De lobos y pastores.
Desde tiempo inmemorial, siendo la montaña leonesa más
propia para el ganado que para el cultivo, también se tenía declarada la guerra
al lobo y a falta de una ordenanza como la de Solón, era costumbre que quien
matara un lobo, lo colocara a lomos de una caballería y recorriera los pueblos
para que los ganaderos le recompensasen con lo que estimasen oportuno en
función de los posibles daños evitados, calculando la ferocidad por el tamaño
de la alimaña.
Así estuvieron las cosas hasta que desde los lejanos centros
legislativos se dictaron leyes contrarias a Solón y al derecho consuetudinario
impidiendo que el pueblo se tomara la justicia por su mano y dejando impunes
los crímenes del lobo; pero cuando algún ganadero pilla al lobo con las fauces
en las cabras, no puede olvidar la guerra declarada y, si lo tiene a su
alcance, le dispara.
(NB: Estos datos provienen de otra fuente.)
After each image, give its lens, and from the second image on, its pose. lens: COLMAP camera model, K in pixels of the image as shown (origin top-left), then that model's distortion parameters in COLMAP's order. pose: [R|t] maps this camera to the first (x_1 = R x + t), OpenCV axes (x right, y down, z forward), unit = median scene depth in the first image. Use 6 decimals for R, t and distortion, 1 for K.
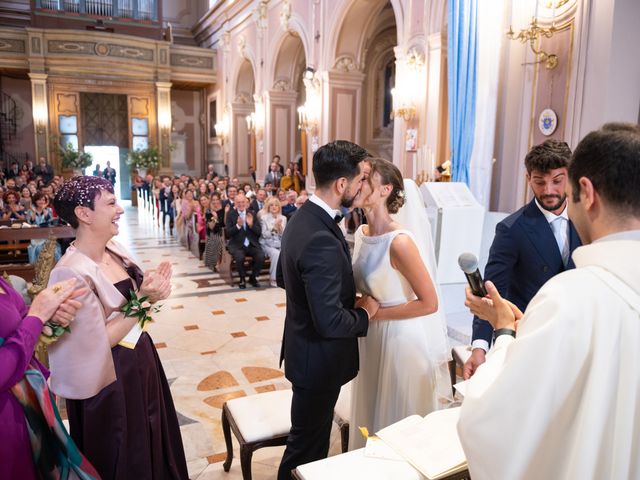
lens RADIAL K [[520.0, 0, 320.2], [0, 520.0, 239.8], [0, 0, 1]] dist [-0.029933, -0.012384]
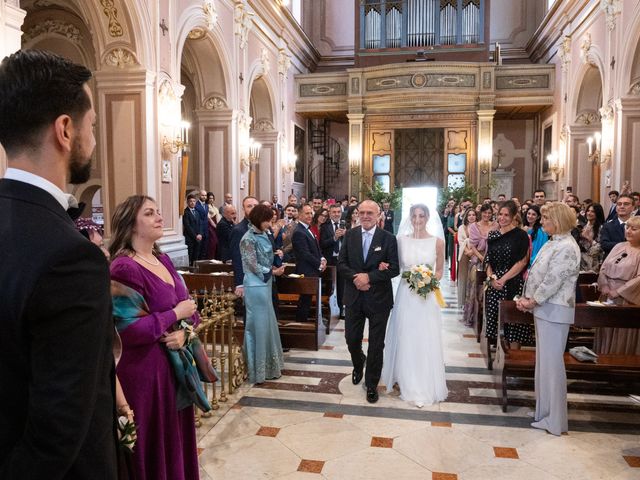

Comprueba después los daños hechos al rebaño y, lejos de
buscar el elogio de sus vecinos, oculta su hazaña como si de un brutal
asesinato se tratara.
Resulta entonces que algunas leyes han evolucionado tanto
que se han vuelto del revés, proponiendo a los lobos como pastores de las
ovejas y, probablemente, a zorros como guardianes de las gallinas.